■ About this exercise
Drop the pictures and repeat the remaining data exactly.

■ Information shown
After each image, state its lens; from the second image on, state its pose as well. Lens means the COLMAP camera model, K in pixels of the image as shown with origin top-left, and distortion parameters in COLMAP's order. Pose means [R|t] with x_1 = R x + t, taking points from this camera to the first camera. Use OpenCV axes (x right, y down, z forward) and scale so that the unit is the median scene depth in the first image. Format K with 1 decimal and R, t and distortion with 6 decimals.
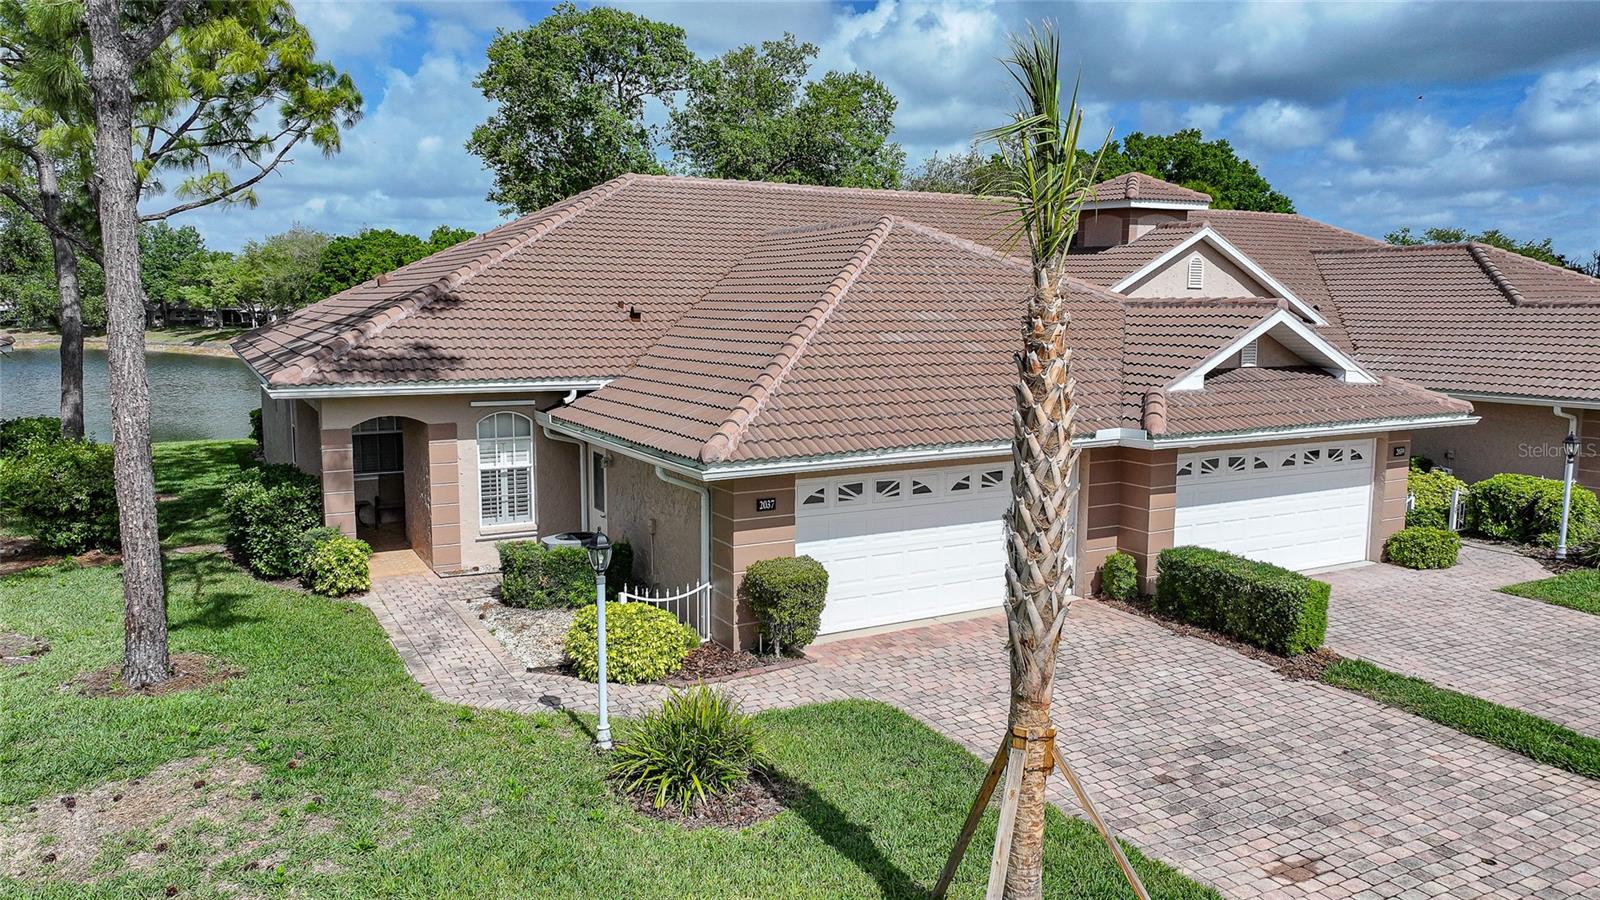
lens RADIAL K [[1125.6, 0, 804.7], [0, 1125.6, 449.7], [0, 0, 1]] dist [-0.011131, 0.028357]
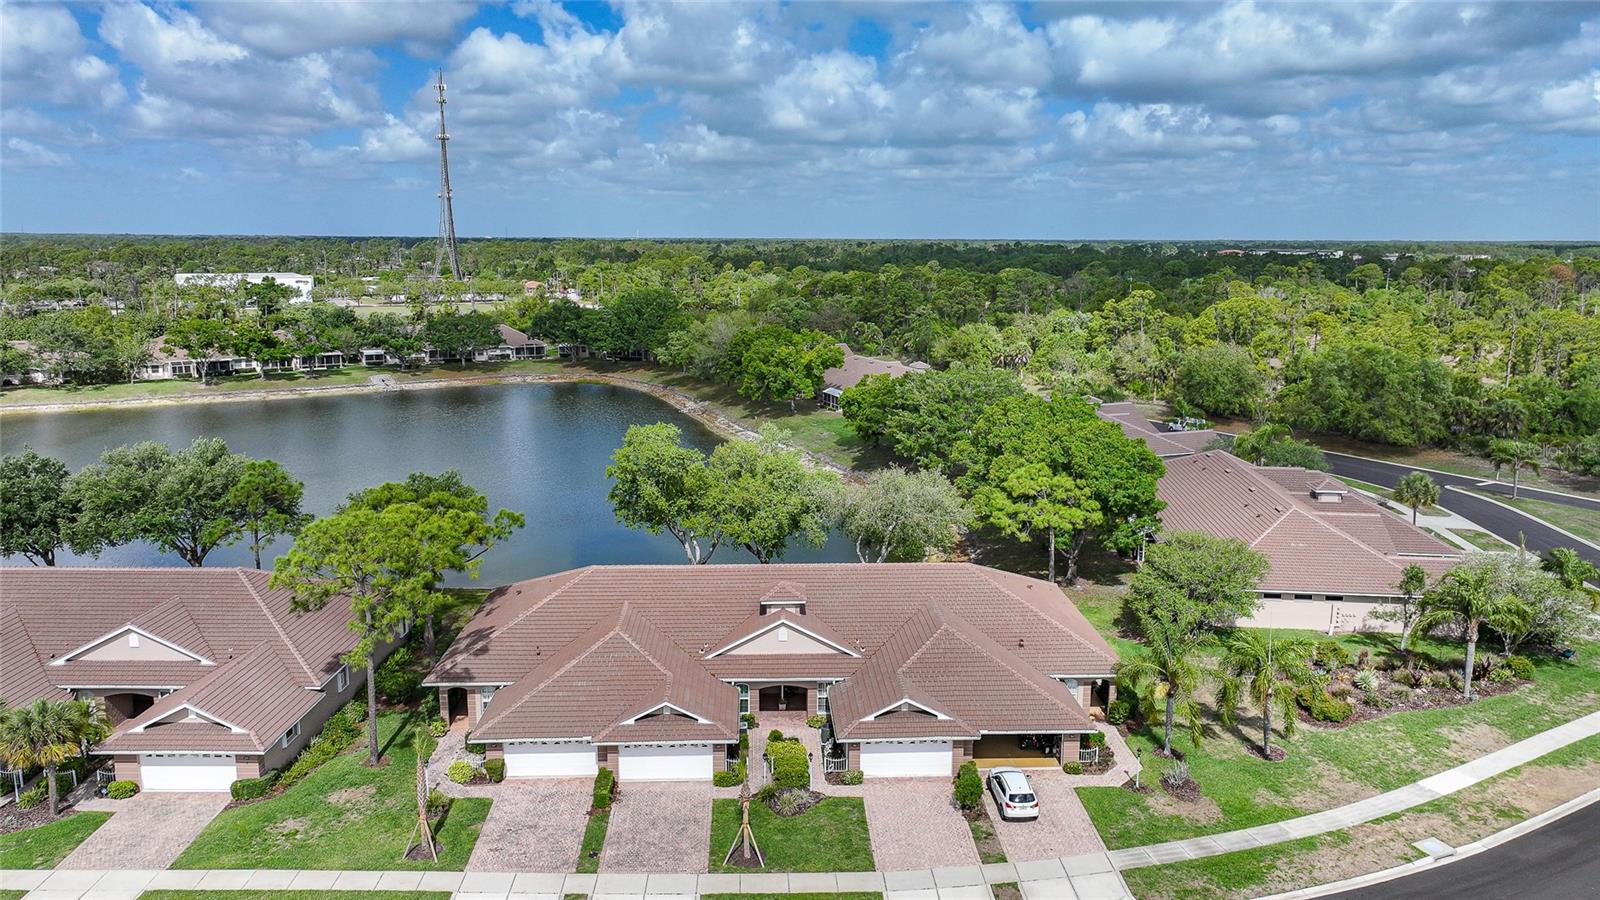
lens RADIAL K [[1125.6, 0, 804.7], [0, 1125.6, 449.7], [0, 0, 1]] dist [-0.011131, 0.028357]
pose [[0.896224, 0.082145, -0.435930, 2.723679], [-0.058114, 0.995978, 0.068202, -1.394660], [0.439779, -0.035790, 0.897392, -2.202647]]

■ Reply
After each image, state its lens; from the second image on, state its pose as well. Lens means the COLMAP camera model, K in pixels of the image as shown with origin top-left, and distortion parameters in COLMAP's order. Pose means [R|t] with x_1 = R x + t, taking points from this camera to the first camera. Use OpenCV axes (x right, y down, z forward) and scale so that the unit is the median scene depth in the first image. Format K with 1 decimal and R, t and distortion with 6 decimals.
lens RADIAL K [[1125.6, 0, 804.7], [0, 1125.6, 449.7], [0, 0, 1]] dist [-0.011131, 0.028357]
lens RADIAL K [[1125.6, 0, 804.7], [0, 1125.6, 449.7], [0, 0, 1]] dist [-0.011131, 0.028357]
pose [[0.896224, 0.082145, -0.435930, 2.723679], [-0.058114, 0.995978, 0.068202, -1.394660], [0.439779, -0.035790, 0.897392, -2.202647]]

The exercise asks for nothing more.